Although O'Neill was killed, Áed survived to return to Connacht. There, he and his father again reviewed their strategies and began to interfere in the midlands. Indeed, the really striking point about this latest O'Connor volte-face was the rapidity with which the midlands descended into warfare. In response to Áed's successes against the settlers around Athlone, the Meath colonists deposed Gilla na Naem O'Farrell (Ó Fergail) of Anghaile, choosing the son of Murchad Carrach O'Farrell to replace him in 1262. Furthermore, the O'Connors were involved with Earl Walter de Burgh (qv) in a battle for hegemony over Connacht. And for the most part Áed (with the approval of his father) steadily gained the upper hand. These successes made them virtually unassailable within their own dynasty, leaving the path clear for Áed to succeed Fedlimid as king of Connacht on his death (early 1265). On gaining the kingship, Áed made his first royal raid into Offaly before resuming his struggle with the de Burghs.
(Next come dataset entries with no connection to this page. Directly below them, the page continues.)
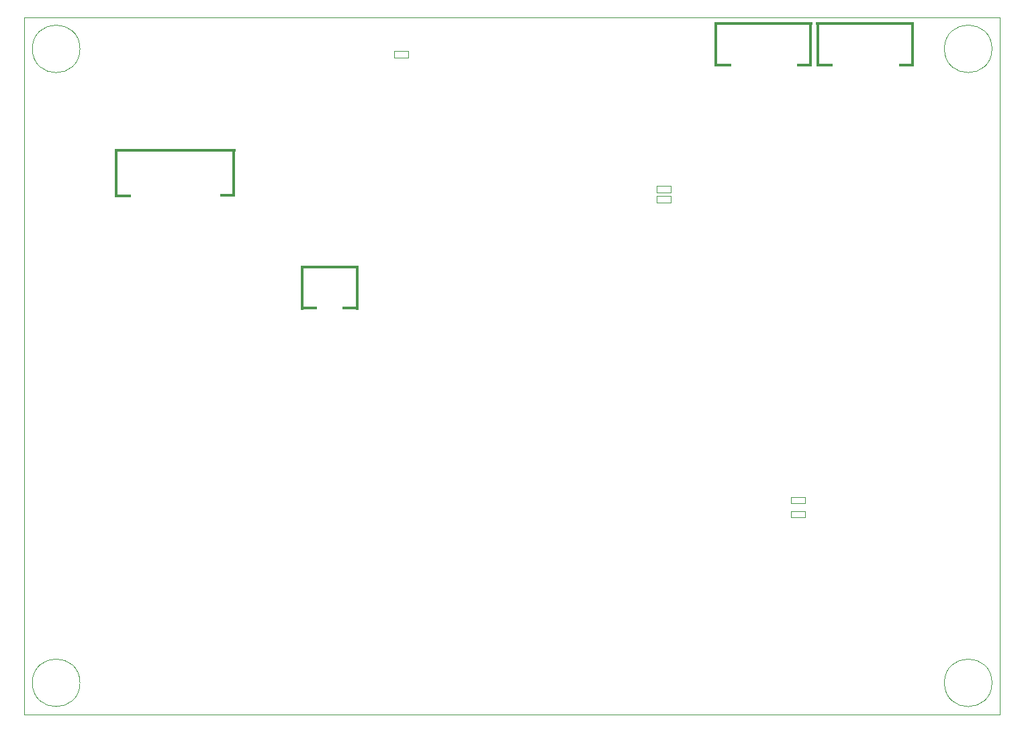
<source format=gm1>
G04*
G04 #@! TF.GenerationSoftware,Altium Limited,Altium Designer,21.3.2 (30)*
G04*
G04 Layer_Color=16711935*
%FSLAX44Y44*%
%MOMM*%
G71*
G04*
G04 #@! TF.SameCoordinates,E904BC2C-911D-44D5-97E6-C51C7131D4A3*
G04*
G04*
G04 #@! TF.FilePolarity,Positive*
G04*
G01*
G75*
%ADD15C,0.1000*%
%ADD109C,0.0127*%
%ADD110R,0.3810X5.5880*%
%ADD111R,2.1590X0.3810*%
%ADD112R,7.3660X0.3810*%
%ADD113R,15.2146X0.3810*%
%ADD114R,0.3810X6.0452*%
%ADD115R,1.9050X0.3810*%
%ADD116R,0.3810X6.0960*%
%ADD117R,12.3190X0.3810*%
D15*
X966200Y266446D02*
Y274574D01*
X983980Y266446D02*
Y274574D01*
X966200D02*
X983980D01*
X966200Y266446D02*
X983980D01*
X966200Y248666D02*
Y256794D01*
X983980Y248666D02*
Y256794D01*
X966200D02*
X983980D01*
X966200Y248666D02*
X983980D01*
X466090Y829056D02*
X483870D01*
X466090Y837184D02*
X483870D01*
Y829056D02*
Y837184D01*
X466090Y829056D02*
Y837184D01*
X797560Y667004D02*
X815340D01*
X797560Y658876D02*
X815340D01*
X797560D02*
Y667004D01*
X815340Y658876D02*
Y667004D01*
X797560Y654304D02*
X815340D01*
X797560Y646176D02*
X815340D01*
X797560D02*
Y654304D01*
X815340Y646176D02*
Y654304D01*
D109*
X1220063Y840063D02*
G03*
X1220063Y840063I-30000J0D01*
G01*
Y40064D02*
G03*
X1220063Y40064I-30000J0D01*
G01*
X70064D02*
G03*
X70064Y40064I-30000J0D01*
G01*
Y840063D02*
G03*
X70064Y840063I-30000J0D01*
G01*
X1220063D02*
G03*
X1220063Y840063I-30000J0D01*
G01*
Y40064D02*
G03*
X1220063Y40064I-30000J0D01*
G01*
X70064D02*
G03*
X70064Y40064I-30000J0D01*
G01*
Y840063D02*
G03*
X70064Y840063I-30000J0D01*
G01*
X63Y63D02*
Y880063D01*
X1230063D01*
Y63D02*
Y880063D01*
X63Y63D02*
X1230063D01*
X63D02*
Y880063D01*
X1230063D01*
Y63D02*
Y880063D01*
X63Y63D02*
X1230063D01*
D110*
X349877Y538906D02*
D03*
X419727D02*
D03*
X991241Y845820D02*
D03*
X871861D02*
D03*
X1119511D02*
D03*
X1000131D02*
D03*
D111*
X410837Y512871D02*
D03*
X358767D02*
D03*
X124587Y654685D02*
D03*
X880751Y819785D02*
D03*
X1009021D02*
D03*
D112*
X384802Y564941D02*
D03*
D113*
X189865Y711835D02*
D03*
D114*
X264033Y683514D02*
D03*
D115*
X255905Y655193D02*
D03*
X983621Y819785D02*
D03*
X1111891D02*
D03*
D116*
X115697Y683260D02*
D03*
D117*
X931551Y871855D02*
D03*
X1059821D02*
D03*
M02*

</source>
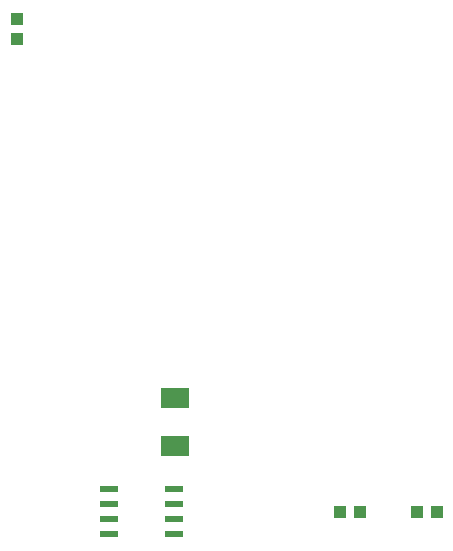
<source format=gtp>
G75*
%MOIN*%
%OFA0B0*%
%FSLAX25Y25*%
%IPPOS*%
%LPD*%
%AMOC8*
5,1,8,0,0,1.08239X$1,22.5*
%
%ADD10R,0.06000X0.02400*%
%ADD11R,0.04331X0.03937*%
%ADD12R,0.03937X0.04331*%
%ADD13R,0.09449X0.07087*%
D10*
X0085700Y0151024D03*
X0085700Y0156024D03*
X0085700Y0161024D03*
X0085700Y0166024D03*
X0107300Y0166024D03*
X0107300Y0161024D03*
X0107300Y0156024D03*
X0107300Y0151024D03*
D11*
X0055000Y0316177D03*
X0055000Y0322870D03*
D12*
X0162654Y0158524D03*
X0169346Y0158524D03*
X0188154Y0158524D03*
X0194846Y0158524D03*
D13*
X0107500Y0180551D03*
X0107500Y0196496D03*
M02*

</source>
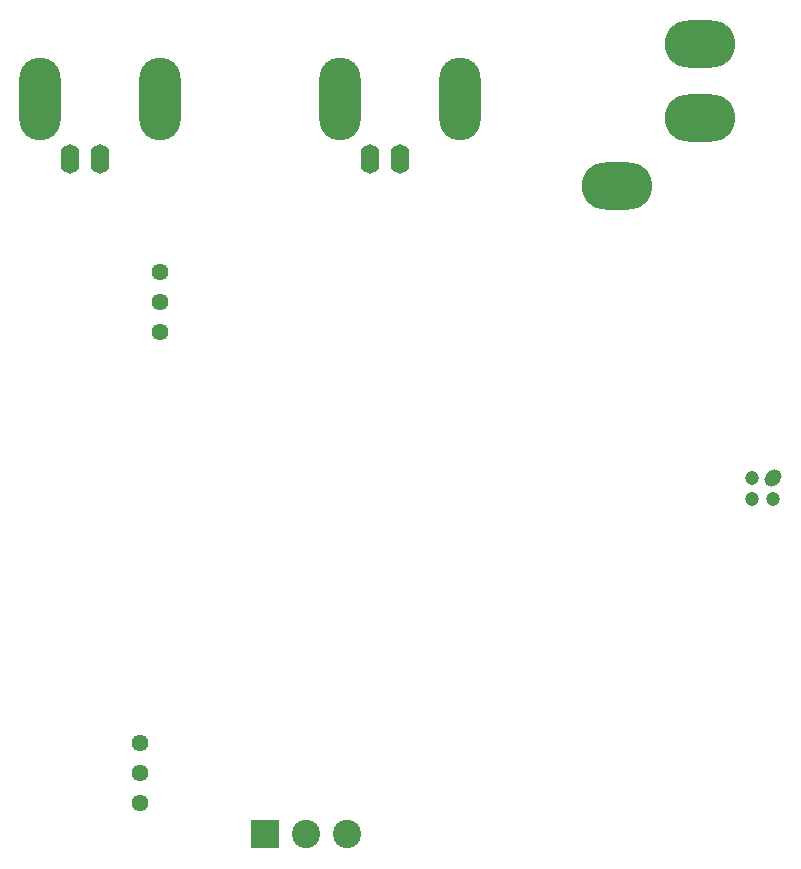
<source format=gbr>
%TF.GenerationSoftware,KiCad,Pcbnew,7.0.10*%
%TF.CreationDate,2024-03-12T19:05:43-04:00*%
%TF.ProjectId,current_controller,63757272-656e-4745-9f63-6f6e74726f6c,rev?*%
%TF.SameCoordinates,Original*%
%TF.FileFunction,Soldermask,Bot*%
%TF.FilePolarity,Negative*%
%FSLAX46Y46*%
G04 Gerber Fmt 4.6, Leading zero omitted, Abs format (unit mm)*
G04 Created by KiCad (PCBNEW 7.0.10) date 2024-03-12 19:05:43*
%MOMM*%
%LPD*%
G01*
G04 APERTURE LIST*
G04 Aperture macros list*
%AMHorizOval*
0 Thick line with rounded ends*
0 $1 width*
0 $2 $3 position (X,Y) of the first rounded end (center of the circle)*
0 $4 $5 position (X,Y) of the second rounded end (center of the circle)*
0 Add line between two ends*
20,1,$1,$2,$3,$4,$5,0*
0 Add two circle primitives to create the rounded ends*
1,1,$1,$2,$3*
1,1,$1,$4,$5*%
G04 Aperture macros list end*
%ADD10C,1.440000*%
%ADD11O,1.600000X2.500000*%
%ADD12O,3.500000X7.000000*%
%ADD13O,6.000000X4.000000*%
%ADD14R,2.400000X2.400000*%
%ADD15C,2.400000*%
%ADD16HorizOval,1.200000X-0.141421X-0.141421X0.141421X0.141421X0*%
%ADD17C,1.200000*%
G04 APERTURE END LIST*
D10*
%TO.C,R44*%
X77105298Y-100197500D03*
X77105298Y-102737500D03*
X77105298Y-105277500D03*
%TD*%
D11*
%TO.C,J6*%
X99060000Y-50800000D03*
D12*
X93980000Y-45720000D03*
D11*
X96520000Y-50800000D03*
D12*
X104140000Y-45720000D03*
%TD*%
D13*
%TO.C,R42*%
X124460000Y-47346141D03*
X117420000Y-53046141D03*
X124460000Y-41046141D03*
%TD*%
D14*
%TO.C,J2*%
X87615000Y-107950000D03*
D15*
X91115000Y-107950000D03*
X94615000Y-107950000D03*
%TD*%
D16*
%TO.C,U5*%
X130701051Y-77788726D03*
D17*
X128905000Y-77788726D03*
X128905000Y-79584777D03*
X130701051Y-79584777D03*
%TD*%
D12*
%TO.C,J4*%
X78740000Y-45720000D03*
D11*
X71120000Y-50800000D03*
D12*
X68580000Y-45720000D03*
D11*
X73660000Y-50800000D03*
%TD*%
D10*
%TO.C,R43*%
X78740000Y-60325000D03*
X78740000Y-62865000D03*
X78740000Y-65405000D03*
%TD*%
M02*

</source>
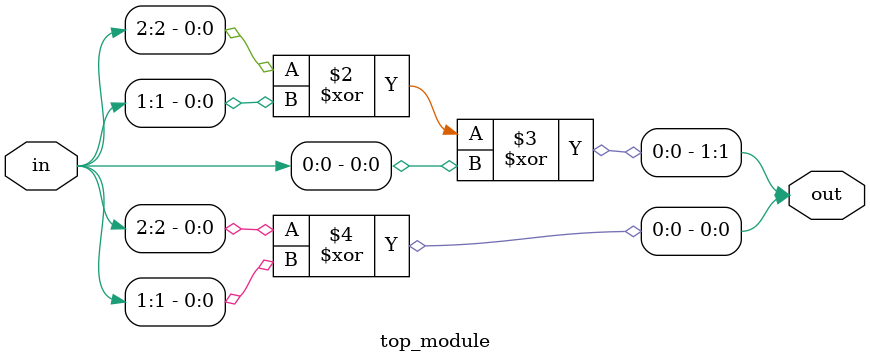
<source format=sv>
module top_module (
	input [2:0] in,
	output reg [1:0] out
);

	always @(*) begin
		out[1] = in[2] ^ in[1] ^ in[0];
		out[0] = in[2] ^ in[1];
	end
	
endmodule

</source>
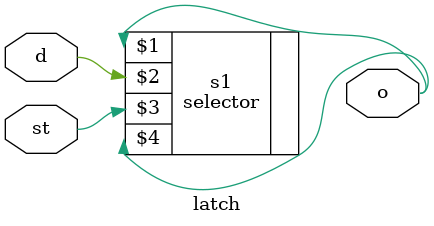
<source format=v>
`include "modules/plumbing/selector.v"
module latch
  ( 
    st,
    d,
    o
    );
   
  input st;
  input d;
  output o;
  
  selector s1(o, d, st, o);
endmodule

</source>
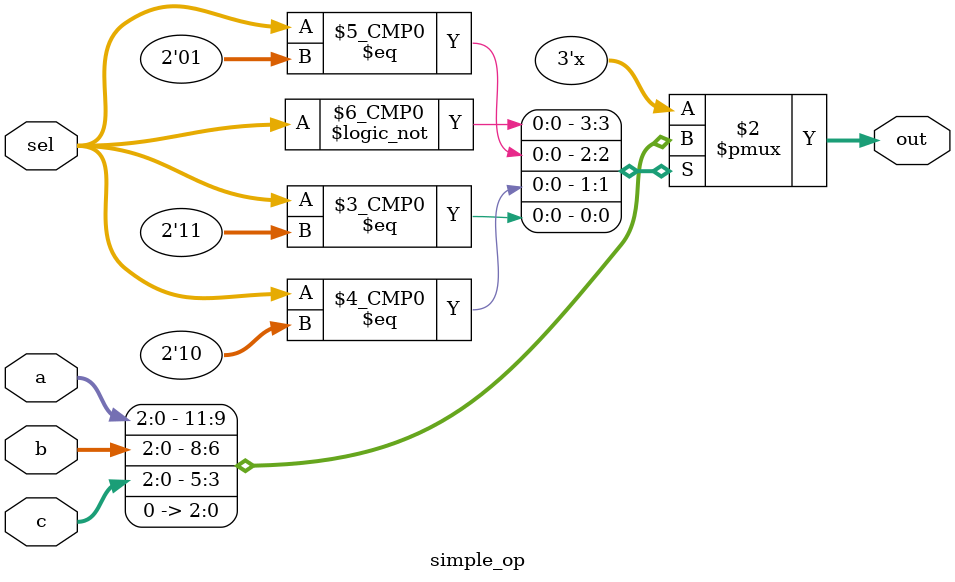
<source format=v>

module simple_op(a,b,c,sel,out);
    input [2:0] a,b,c;
    input [1:0] sel;
    output reg [2:0] out;
	
	
always @(*)
begin
    case(sel)
        2'b00   :   out = a;
        2'b01   :   out = b;
        2'b10   :   out = c;
        2'b11   :   out = 0;
    endcase
end 
endmodule 
</source>
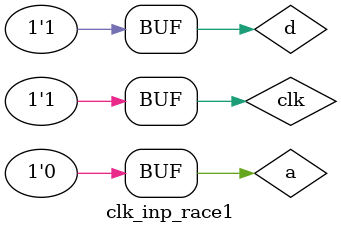
<source format=sv>
module clk_inp_race1;

// Inspired by "Relating Event and Trace Semantics
// of Hardware Description Languages" by Michael
// Gordon, see Sec 7.3 in the paper

logic clk = 0;

logic a, d, q1, q2;

initial begin
 #1 clk = 1;
 d = 1;
end

always @(posedge clk) q1 <= !d;

// When the write clk and d happen during the same
// simulation cycle, we can end up with q1 != q2.
// We can interpret this as the two events are
// unordered (since they occur in the same
// simulation cycle).
always_comb a = !d;
always @(posedge clk) q2 <= a;

endmodule

</source>
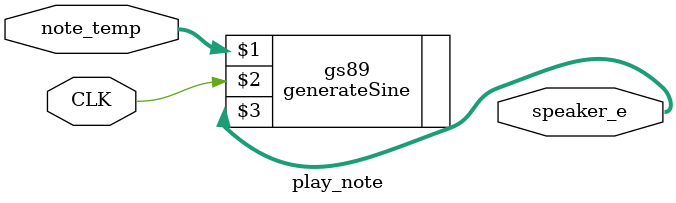
<source format=v>
`timescale 1ns / 1ps


module play_note(
    input CLK, 
    input [11:0]note_temp, 
    output [11:0]speaker_e
    );
    
    generateSine gs89 (note_temp, CLK, speaker_e);
    
    always @(posedge CLK) begin
            
    end
    
endmodule

</source>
In a spate of brilliant opportunism Áed and the O'Donnells pulled down FitzGerald castles throughout Sligo early in 1265. Clearly Áed's offensive had softened up the Norman grip on the region. And in 1266 his troops burnt many colonist settlements in west Connacht and Sligo, inciting disturbance in the midlands. But it was Áed's victory in 1270 over the de Burghs at Athankip that left him dominant in Connacht. However, his failure to produce an heir by his death in 1274 was to undermine fatally his and Fedlimid's mighty achievements.